[Task to complete] Your answer must be the exact lines below, starting with the line with "When a variable" and going on through the line with "The 'cultural' approach", both included, with no pictures.

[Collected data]
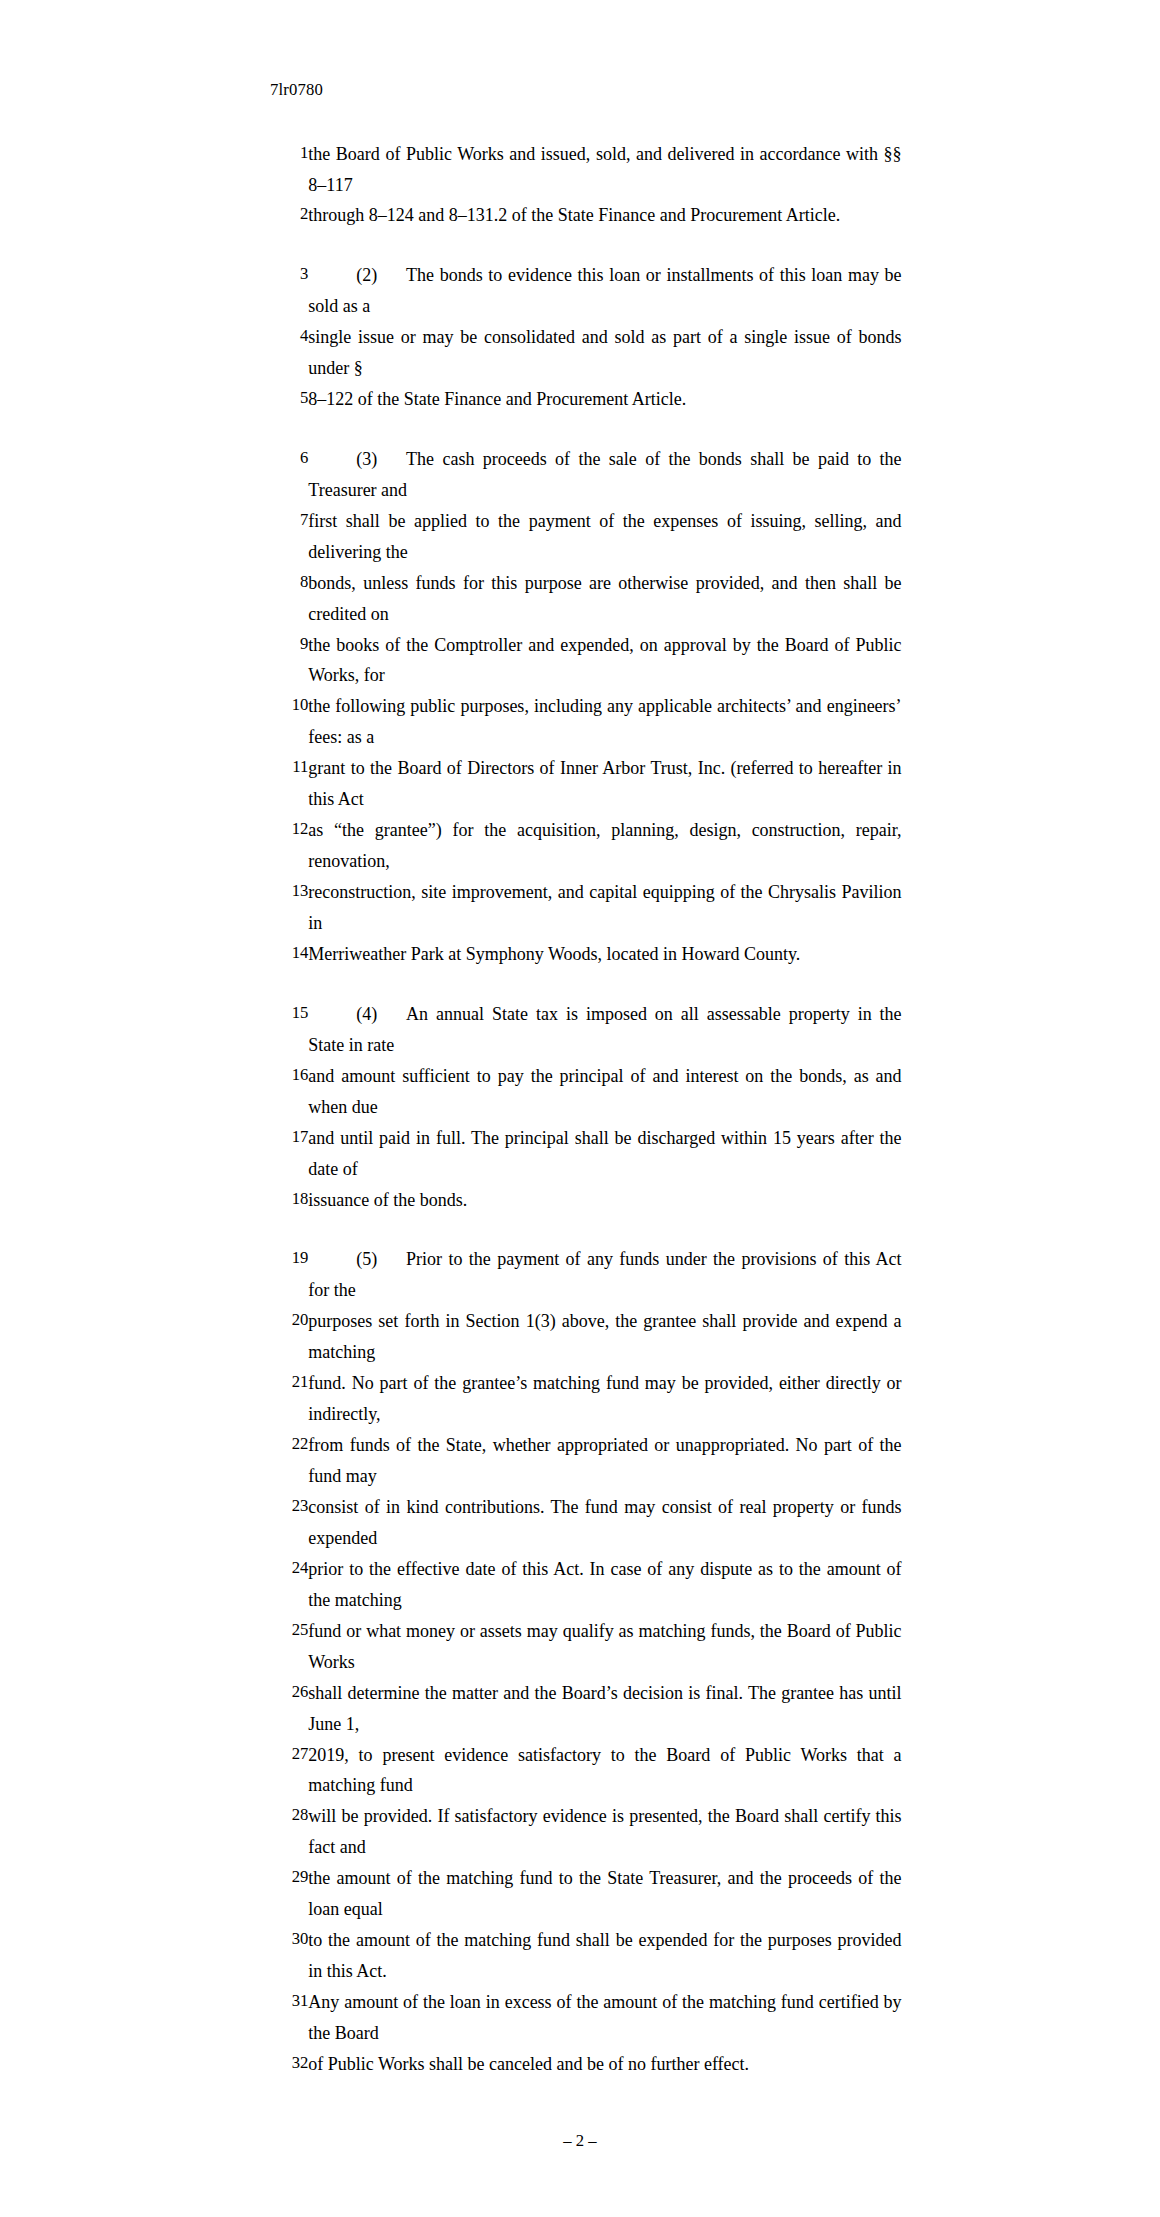7lr0780
| 1 | the Board of Public Works and issued, sold, and delivered in accordance with §§ 8–117 |
| 2 | through 8–124 and 8–131.2 of the State Finance and Procurement Article. |
| 3 | (2) The bonds to evidence this loan or installments of this loan may be sold as a |
| 4 | single issue or may be consolidated and sold as part of a single issue of bonds under § |
| 5 | 8–122 of the State Finance and Procurement Article. |
| 6 | (3) The cash proceeds of the sale of the bonds shall be paid to the Treasurer and |
| 7 | first shall be applied to the payment of the expenses of issuing, selling, and delivering the |
| 8 | bonds, unless funds for this purpose are otherwise provided, and then shall be credited on |
| 9 | the books of the Comptroller and expended, on approval by the Board of Public Works, for |
| 10 | the following public purposes, including any applicable architects’ and engineers’ fees: as a |
| 11 | grant to the Board of Directors of Inner Arbor Trust, Inc. (referred to hereafter in this Act |
| 12 | as “the grantee”) for the acquisition, planning, design, construction, repair, renovation, |
| 13 | reconstruction, site improvement, and capital equipping of the Chrysalis Pavilion in |
| 14 | Merriweather Park at Symphony Woods, located in Howard County. |
| 15 | (4) An annual State tax is imposed on all assessable property in the State in rate |
| 16 | and amount sufficient to pay the principal of and interest on the bonds, as and when due |
| 17 | and until paid in full. The principal shall be discharged within 15 years after the date of |
| 18 | issuance of the bonds. |
| 19 | (5) Prior to the payment of any funds under the provisions of this Act for the |
| 20 | purposes set forth in Section 1(3) above, the grantee shall provide and expend a matching |
| 21 | fund. No part of the grantee’s matching fund may be provided, either directly or indirectly, |
| 22 | from funds of the State, whether appropriated or unappropriated. No part of the fund may |
| 23 | consist of in kind contributions. The fund may consist of real property or funds expended |
| 24 | prior to the effective date of this Act. In case of any dispute as to the amount of the matching |
| 25 | fund or what money or assets may qualify as matching funds, the Board of Public Works |
| 26 | shall determine the matter and the Board’s decision is final. The grantee has until June 1, |
| 27 | 2019, to present evidence satisfactory to the Board of Public Works that a matching fund |
| 28 | will be provided. If satisfactory evidence is presented, the Board shall certify this fact and |
| 29 | the amount of the matching fund to the State Treasurer, and the proceeds of the loan equal |
| 30 | to the amount of the matching fund shall be expended for the purposes provided in this Act. |
| 31 | Any amount of the loan in excess of the amount of the matching fund certified by the Board |
| 32 | of Public Works shall be canceled and be of no further effect. |
– 2 –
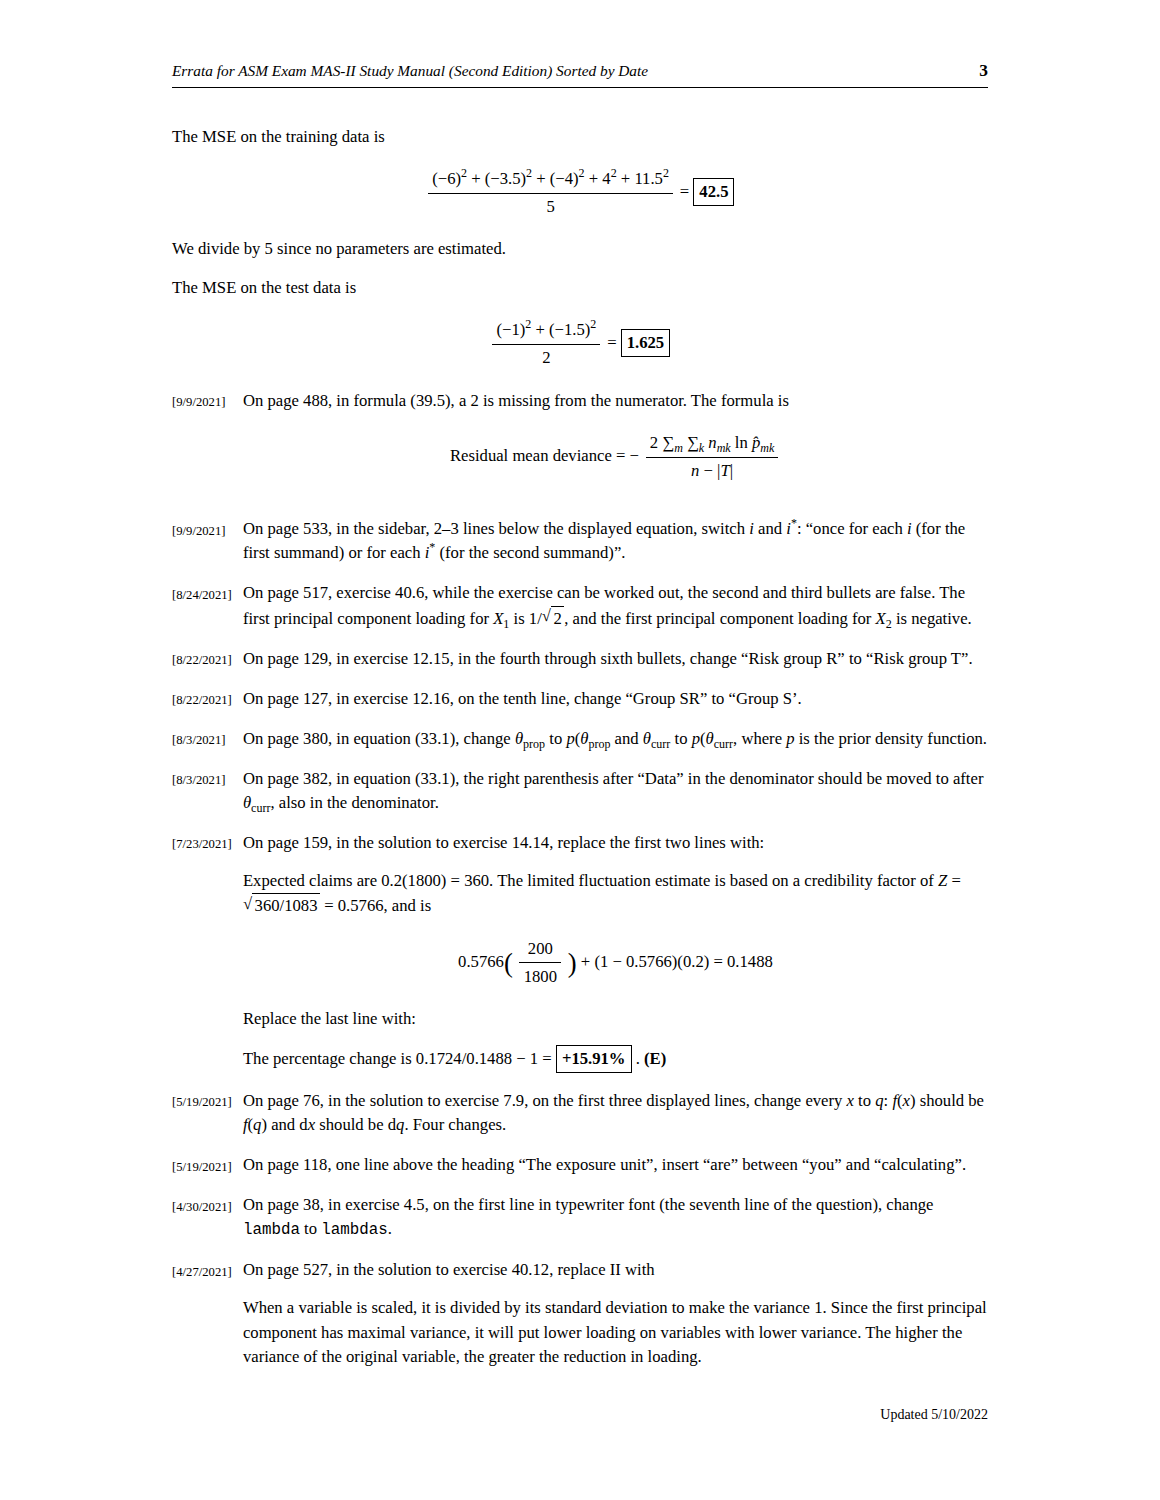Errata for ASM Exam MAS-II Study Manual (Second Edition) Sorted by Date 3
The MSE on the training data is
(−6)2 + (−3.5)2 + (−4)2 + 42 + 11.52 5 = 42.5
We divide by 5 since no parameters are estimated.
The MSE on the test data is
(−1)2 + (−1.5)2 2 = 1.625
[9/9/2021]
On page 488, in formula (39.5), a 2 is missing from the numerator. The formula is
Residual mean deviance = − 2 ∑m ∑k nmk ln p̂mk n − |T|
[9/9/2021]
On page 533, in the sidebar, 2–3 lines below the displayed equation, switch i and i*: “once for each i (for the first summand) or for each i* (for the second summand)”.
[8/24/2021]
On page 517, exercise 40.6, while the exercise can be worked out, the second and third bullets are false. The first principal component loading for X1 is 1/2, and the first principal component loading for X2 is negative.
[8/22/2021]
On page 129, in exercise 12.15, in the fourth through sixth bullets, change “Risk group R” to “Risk group T”.
[8/22/2021]
On page 127, in exercise 12.16, on the tenth line, change “Group SR” to “Group S’.
[8/3/2021]
On page 380, in equation (33.1), change θprop to p(θprop and θcurr to p(θcurr, where p is the prior density function.
[8/3/2021]
On page 382, in equation (33.1), the right parenthesis after “Data” in the denominator should be moved to after θcurr, also in the denominator.
[7/23/2021]
On page 159, in the solution to exercise 14.14, replace the first two lines with:
Expected claims are 0.2(1800) = 360. The limited fluctuation estimate is based on a credibility factor of Z = 360/1083 = 0.5766, and is
0.5766( 200 1800 ) + (1 − 0.5766)(0.2) = 0.1488
Replace the last line with:
The percentage change is 0.1724/0.1488 − 1 = +15.91% . (E)
[5/19/2021]
On page 76, in the solution to exercise 7.9, on the first three displayed lines, change every x to q: f(x) should be f(q) and dx should be dq. Four changes.
[5/19/2021]
On page 118, one line above the heading “The exposure unit”, insert “are” between “you” and “calculating”.
[4/30/2021]
On page 38, in exercise 4.5, on the first line in typewriter font (the seventh line of the question), change lambda to lambdas.
[4/27/2021]
On page 527, in the solution to exercise 40.12, replace II with
When a variable is scaled, it is divided by its standard deviation to make the variance 1. Since the first principal component has maximal variance, it will put lower loading on variables with lower variance. The higher the variance of the original variable, the greater the reduction in loading.
Updated 5/10/2022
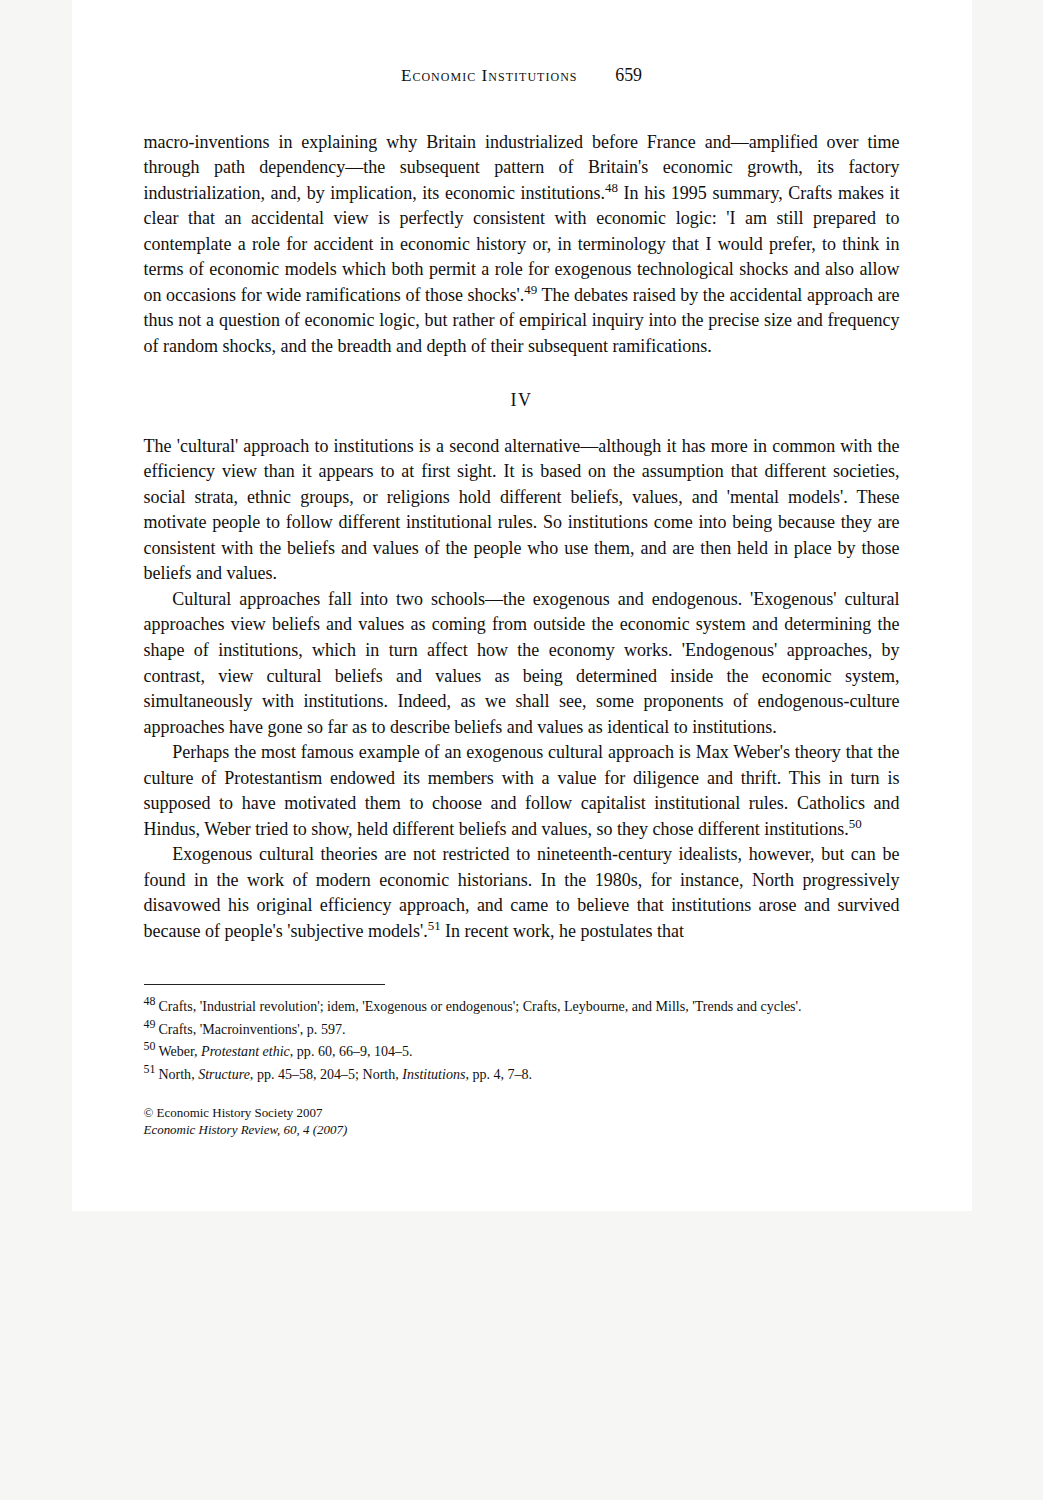Economic Institutions 659
macro-inventions in explaining why Britain industrialized before France and—amplified over time through path dependency—the subsequent pattern of Britain's economic growth, its factory industrialization, and, by implication, its economic institutions.48 In his 1995 summary, Crafts makes it clear that an accidental view is perfectly consistent with economic logic: 'I am still prepared to contemplate a role for accident in economic history or, in terminology that I would prefer, to think in terms of economic models which both permit a role for exogenous technological shocks and also allow on occasions for wide ramifications of those shocks'.49 The debates raised by the accidental approach are thus not a question of economic logic, but rather of empirical inquiry into the precise size and frequency of random shocks, and the breadth and depth of their subsequent ramifications.
IV
The 'cultural' approach to institutions is a second alternative—although it has more in common with the efficiency view than it appears to at first sight. It is based on the assumption that different societies, social strata, ethnic groups, or religions hold different beliefs, values, and 'mental models'. These motivate people to follow different institutional rules. So institutions come into being because they are consistent with the beliefs and values of the people who use them, and are then held in place by those beliefs and values.
Cultural approaches fall into two schools—the exogenous and endogenous. 'Exogenous' cultural approaches view beliefs and values as coming from outside the economic system and determining the shape of institutions, which in turn affect how the economy works. 'Endogenous' approaches, by contrast, view cultural beliefs and values as being determined inside the economic system, simultaneously with institutions. Indeed, as we shall see, some proponents of endogenous-culture approaches have gone so far as to describe beliefs and values as identical to institutions.
Perhaps the most famous example of an exogenous cultural approach is Max Weber's theory that the culture of Protestantism endowed its members with a value for diligence and thrift. This in turn is supposed to have motivated them to choose and follow capitalist institutional rules. Catholics and Hindus, Weber tried to show, held different beliefs and values, so they chose different institutions.50
Exogenous cultural theories are not restricted to nineteenth-century idealists, however, but can be found in the work of modern economic historians. In the 1980s, for instance, North progressively disavowed his original efficiency approach, and came to believe that institutions arose and survived because of people's 'subjective models'.51 In recent work, he postulates that
48 Crafts, 'Industrial revolution'; idem, 'Exogenous or endogenous'; Crafts, Leybourne, and Mills, 'Trends and cycles'.
49 Crafts, 'Macroinventions', p. 597.
50 Weber, Protestant ethic, pp. 60, 66–9, 104–5.
51 North, Structure, pp. 45–58, 204–5; North, Institutions, pp. 4, 7–8.
© Economic History Society 2007
Economic History Review, 60, 4 (2007)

[Your response]
When a variable is scaled, it is divided by its standard deviation to make the variance 1. Since the first principal component has maximal variance, it will put lower loading on variables with lower variance. The higher the variance of the original variable, the greater the reduction in loading.
Updated 5/10/2022
Economic Institutions 659
macro-inventions in explaining why Britain industrialized before France and—amplified over time through path dependency—the subsequent pattern of Britain's economic growth, its factory industrialization, and, by implication, its economic institutions.48 In his 1995 summary, Crafts makes it clear that an accidental view is perfectly consistent with economic logic: 'I am still prepared to contemplate a role for accident in economic history or, in terminology that I would prefer, to think in terms of economic models which both permit a role for exogenous technological shocks and also allow on occasions for wide ramifications of those shocks'.49 The debates raised by the accidental approach are thus not a question of economic logic, but rather of empirical inquiry into the precise size and frequency of random shocks, and the breadth and depth of their subsequent ramifications.
IV
The 'cultural' approach to institutions is a second alternative—although it has more in common with the efficiency view than it appears to at first sight. It is based on the assumption that different societies, social strata, ethnic groups, or religions hold different beliefs, values, and 'mental models'. These motivate people to follow different institutional rules. So institutions come into being because they are consistent with the beliefs and values of the people who use them, and are then held in place by those beliefs and values.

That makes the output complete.